| Task objective |
What lines in the listing below hold the string "that"? Please copy them out.
Provided records below:
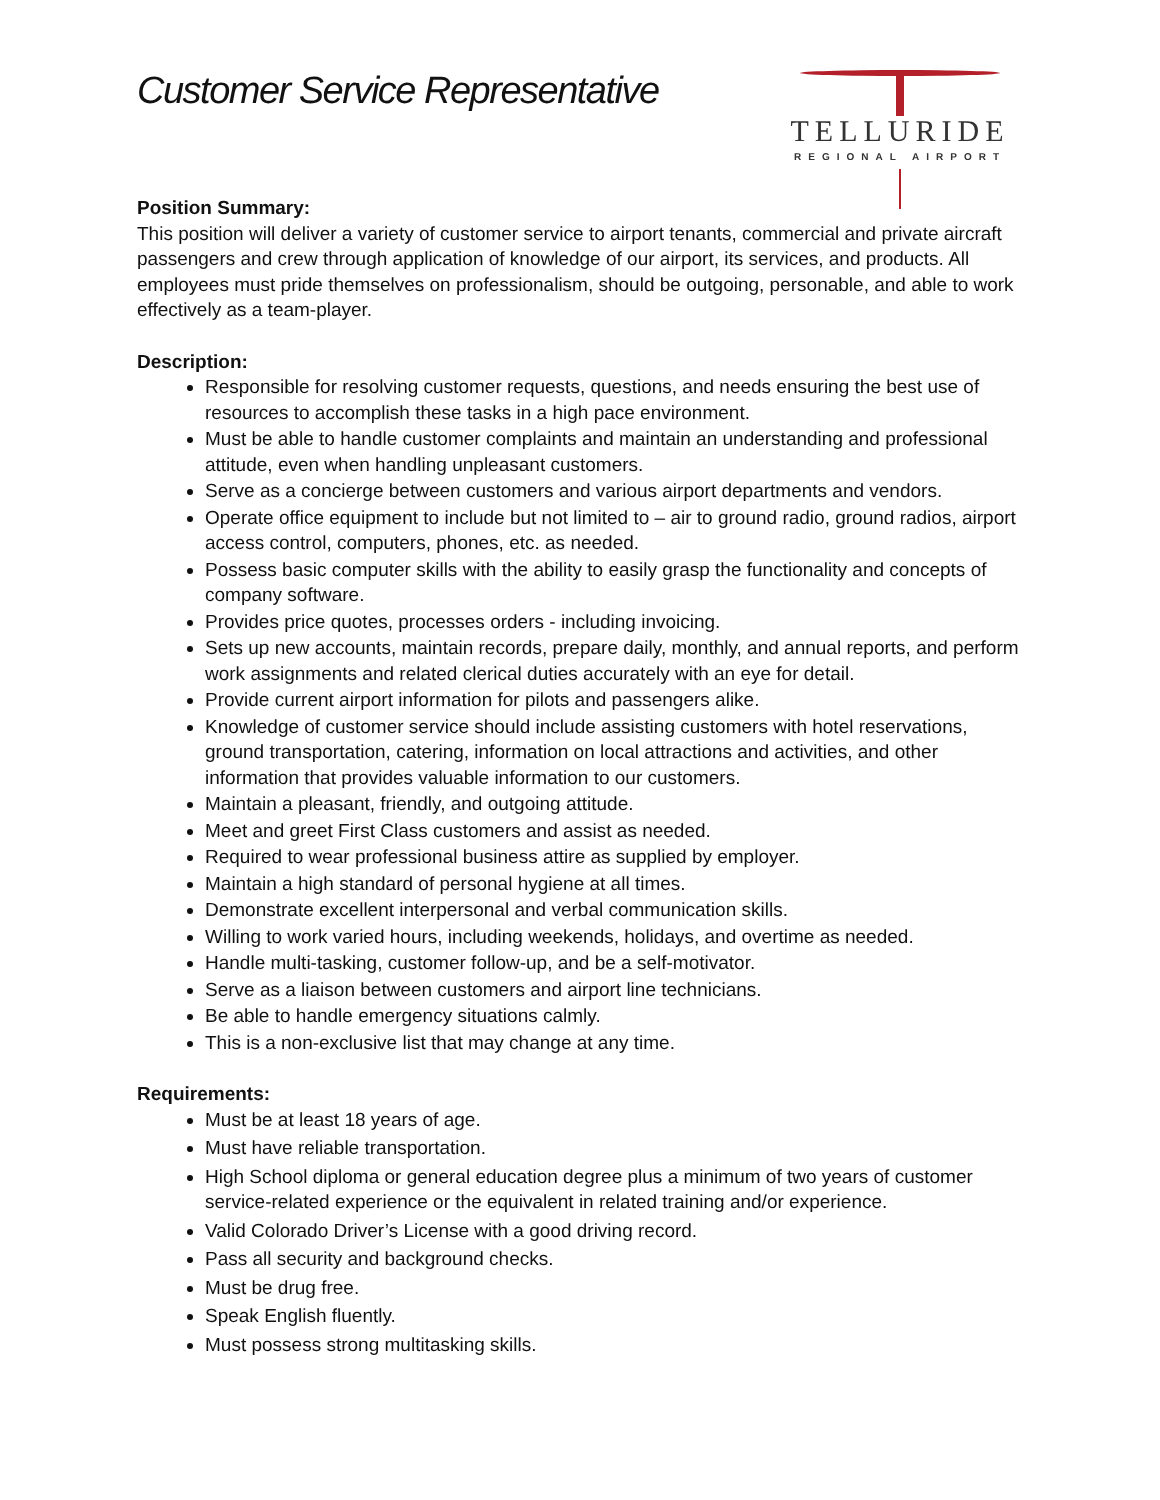Customer Service Representative
TELLURIDE
REGIONAL AIRPORT
Position Summary:
This position will deliver a variety of customer service to airport tenants, commercial and private aircraft passengers and crew through application of knowledge of our airport, its services, and products. All employees must pride themselves on professionalism, should be outgoing, personable, and able to work effectively as a team-player.
Description:
Responsible for resolving customer requests, questions, and needs ensuring the best use of resources to accomplish these tasks in a high pace environment.
Must be able to handle customer complaints and maintain an understanding and professional attitude, even when handling unpleasant customers.
Serve as a concierge between customers and various airport departments and vendors.
Operate office equipment to include but not limited to – air to ground radio, ground radios, airport access control, computers, phones, etc. as needed.
Possess basic computer skills with the ability to easily grasp the functionality and concepts of company software.
Provides price quotes, processes orders - including invoicing.
Sets up new accounts, maintain records, prepare daily, monthly, and annual reports, and perform work assignments and related clerical duties accurately with an eye for detail.
Provide current airport information for pilots and passengers alike.
Knowledge of customer service should include assisting customers with hotel reservations, ground transportation, catering, information on local attractions and activities, and other information that provides valuable information to our customers.
Maintain a pleasant, friendly, and outgoing attitude.
Meet and greet First Class customers and assist as needed.
Required to wear professional business attire as supplied by employer.
Maintain a high standard of personal hygiene at all times.
Demonstrate excellent interpersonal and verbal communication skills.
Willing to work varied hours, including weekends, holidays, and overtime as needed.
Handle multi-tasking, customer follow-up, and be a self-motivator.
Serve as a liaison between customers and airport line technicians.
Be able to handle emergency situations calmly.
This is a non-exclusive list that may change at any time.
Requirements:
Must be at least 18 years of age.
Must have reliable transportation.
High School diploma or general education degree plus a minimum of two years of customer service-related experience or the equivalent in related training and/or experience.
Valid Colorado Driver’s License with a good driving record.
Pass all security and background checks.
Must be drug free.
Speak English fluently.
Must possess strong multitasking skills.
End of Provided records.
| Response below |
Knowledge of customer service should include assisting customers with hotel reservations, ground transportation, catering, information on local attractions and activities, and other information that provides valuable information to our customers.
This is a non-exclusive list that may change at any time.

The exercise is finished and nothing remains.